Segment Open

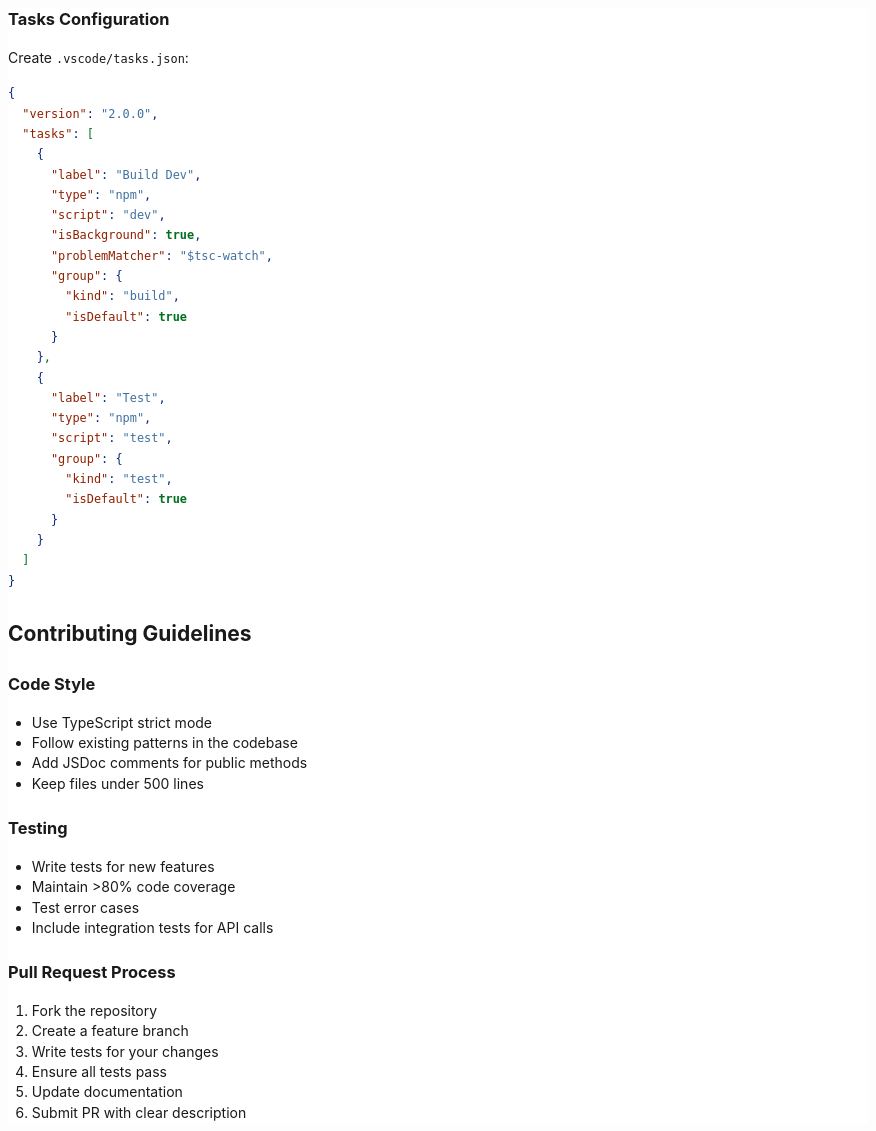 ### Tasks Configuration

Create `.vscode/tasks.json`:
```json
{
  "version": "2.0.0",
  "tasks": [
    {
      "label": "Build Dev",
      "type": "npm",
      "script": "dev",
      "isBackground": true,
      "problemMatcher": "$tsc-watch",
      "group": {
        "kind": "build",
        "isDefault": true
      }
    },
    {
      "label": "Test",
      "type": "npm",
      "script": "test",
      "group": {
        "kind": "test",
        "isDefault": true
      }
    }
  ]
}
```

## Contributing Guidelines

### Code Style

- Use TypeScript strict mode
- Follow existing patterns in the codebase
- Add JSDoc comments for public methods
- Keep files under 500 lines

### Testing

- Write tests for new features
- Maintain >80% code coverage
- Test error cases
- Include integration tests for API calls

### Pull Request Process

1. Fork the repository
2. Create a feature branch
3. Write tests for your changes
4. Ensure all tests pass
5. Update documentation
6. Submit PR with clear description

Segment Closed

**Required work:**
For every line in the listing above that mentions the word "tests", make a copy.

**Solution to this problem:**
- Write tests for new features
- Include integration tests for API calls
3. Write tests for your changes
4. Ensure all tests pass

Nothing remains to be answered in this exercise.